JMPのすべての表示(詳細については、「表示ツリー」章(465ページ)を参照)と同様に、3Dシーンもディスプレイボックス(この場合は、シーンボックス)に配置する必要があります。その後で、そのシーンボックスをウィンドウに配置します。したがって、簡単な3Dシーンのスクリプトは、次のようになります。
myScene = Scene Box(300, 300); // 300 x 300ピクセルのシーンボックスを作成する
...(シーンをセットアップするコマンド)...
New Window("3Dシーン", myScene); // シーンをウィンドウに描画する
...(シーンを操作するコマンド)
図13.2 シーンの作成
scene = Scene Box( 400, 400 ); // Scene Boxを作成する
New Window( "例1", scene ); // シーンをウィンドウに配置する
scene << Perspective( 45, 3, 7 ); // カメラを定義する
scene << Translate( 0.0, 0.0, -4.5 ); // (0,0,-4.5)に移動して描画する
scene << Color( 1, 0, 0 ); // テキストのRGB色を設定する
scene << Text( center, baseline, 0.2, "Hello, World." ); // テキストを追加する
scene << Update; // シーンを更新する
最初の2行で、シーンを作成し、ウィンドウに配置します。Perspectiveコマンドは、表示角度と被写界深度を定義します。このコマンドをメッセージとしてシーンに送ると、ただちにシーンの表示リストに追加されます。「Hello World」テキストは原点(0, 0, 0)に描画されるので、Translateコマンドを表示リストに追加し、原点が視野に入るようにカメラを少し後方に移動します。Colorコマンドで色を赤に設定し、テキストを描画し、Updateコマンドでシーンをレンダリングします。これで、コマンドを含む表示リストが描画されます。
図13.3 Hello World
同様に、表示を作成するコマンドを、グローバル変数に格納されている表示リストに累積させた後で、一度にシーンに送ることができます。グローバル変数を表示リストとして定義するには、Scene Display List関数を使って表示リストを割り当てます。たとえば、グローバル変数のgreetingを表示リストとして使うには、次のコマンドを実行します。

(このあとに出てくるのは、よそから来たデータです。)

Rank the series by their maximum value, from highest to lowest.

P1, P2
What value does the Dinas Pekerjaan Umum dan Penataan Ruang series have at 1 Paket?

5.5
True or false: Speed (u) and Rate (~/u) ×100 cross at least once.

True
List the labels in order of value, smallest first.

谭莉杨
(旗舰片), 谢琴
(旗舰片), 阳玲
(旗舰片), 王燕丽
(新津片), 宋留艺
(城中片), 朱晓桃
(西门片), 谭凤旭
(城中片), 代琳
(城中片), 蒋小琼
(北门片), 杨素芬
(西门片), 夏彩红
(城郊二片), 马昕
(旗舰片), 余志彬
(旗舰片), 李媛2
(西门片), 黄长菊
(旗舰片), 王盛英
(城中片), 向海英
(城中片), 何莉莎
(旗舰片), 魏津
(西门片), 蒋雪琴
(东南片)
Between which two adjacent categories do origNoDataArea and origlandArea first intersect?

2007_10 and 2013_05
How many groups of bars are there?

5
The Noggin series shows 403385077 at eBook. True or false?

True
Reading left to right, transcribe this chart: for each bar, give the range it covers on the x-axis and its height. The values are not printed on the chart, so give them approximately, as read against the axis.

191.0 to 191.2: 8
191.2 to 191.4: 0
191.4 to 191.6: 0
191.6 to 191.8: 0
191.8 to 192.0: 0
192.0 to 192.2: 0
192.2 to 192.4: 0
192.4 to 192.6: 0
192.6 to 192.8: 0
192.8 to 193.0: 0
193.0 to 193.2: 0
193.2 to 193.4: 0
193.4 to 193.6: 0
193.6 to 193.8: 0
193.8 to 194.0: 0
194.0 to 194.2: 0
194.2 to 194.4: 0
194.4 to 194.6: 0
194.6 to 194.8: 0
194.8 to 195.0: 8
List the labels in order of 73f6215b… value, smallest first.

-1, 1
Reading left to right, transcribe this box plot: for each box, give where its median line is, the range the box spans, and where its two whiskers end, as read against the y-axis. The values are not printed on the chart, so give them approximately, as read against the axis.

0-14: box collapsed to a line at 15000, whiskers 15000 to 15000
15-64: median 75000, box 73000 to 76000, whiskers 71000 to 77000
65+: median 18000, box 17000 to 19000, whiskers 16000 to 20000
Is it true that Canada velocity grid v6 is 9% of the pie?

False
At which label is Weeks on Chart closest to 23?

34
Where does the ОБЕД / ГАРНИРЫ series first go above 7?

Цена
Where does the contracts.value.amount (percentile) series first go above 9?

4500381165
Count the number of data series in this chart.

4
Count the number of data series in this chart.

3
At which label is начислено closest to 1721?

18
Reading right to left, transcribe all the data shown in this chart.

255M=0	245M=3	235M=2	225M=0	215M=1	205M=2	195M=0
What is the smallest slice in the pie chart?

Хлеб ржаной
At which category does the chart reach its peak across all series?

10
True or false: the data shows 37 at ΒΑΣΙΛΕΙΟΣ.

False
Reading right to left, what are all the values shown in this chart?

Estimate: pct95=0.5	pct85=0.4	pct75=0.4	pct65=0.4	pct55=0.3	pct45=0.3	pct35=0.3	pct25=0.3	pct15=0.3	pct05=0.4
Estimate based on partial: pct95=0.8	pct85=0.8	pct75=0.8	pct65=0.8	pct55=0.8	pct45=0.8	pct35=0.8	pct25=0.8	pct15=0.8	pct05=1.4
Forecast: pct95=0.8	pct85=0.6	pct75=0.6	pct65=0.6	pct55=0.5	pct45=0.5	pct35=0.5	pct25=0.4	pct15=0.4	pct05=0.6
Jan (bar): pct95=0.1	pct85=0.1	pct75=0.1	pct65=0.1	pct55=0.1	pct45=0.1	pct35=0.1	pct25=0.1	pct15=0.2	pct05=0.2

greeting=Scene Display List();
この後で、表示コマンドをメッセージとしてgreetingに送ることができます。次の例では、表示リストを使って「Hello World」を描画します。
greeting = Scene Display List();
greeting << Color( 1, 0, 0 ); // テキストのRGB色を設定する
greeting << Text( center, baseline, 0.2, "Hello, World." ); // テキストを追加する
// ウィンドウを描画して、保存済みの表示リストを送る
scene = Scene Box( 400, 400 ); // Scene Boxを作成する
New Window( "例1", scene ); // シーンをウィンドウに配置する
scene << Perspective( 45, 3, 7 ); // カメラを定義する
scene << Translate( 0.0, 0.0, -4.5 ); // (0,0,-4.5)に移動して描画する
scene << Call List( greeting ); // 表示リストをシーンに送る
scene << Update; // シーンを更新する
どのコマンドが別個に表示リストに移されたか、どのコマンドがシーンに直接適用されたかに注意してください。カメラを操作するコマンド(PerspectiveおよびTranslate)は、シーンに適用されています。オブジェクトを定義するコマンド(ColorおよびText)は、表示リストに移されました。こうしておけば、その表示リストを何回でも呼び出して、同じオブジェクトを異なる位置に複製できます。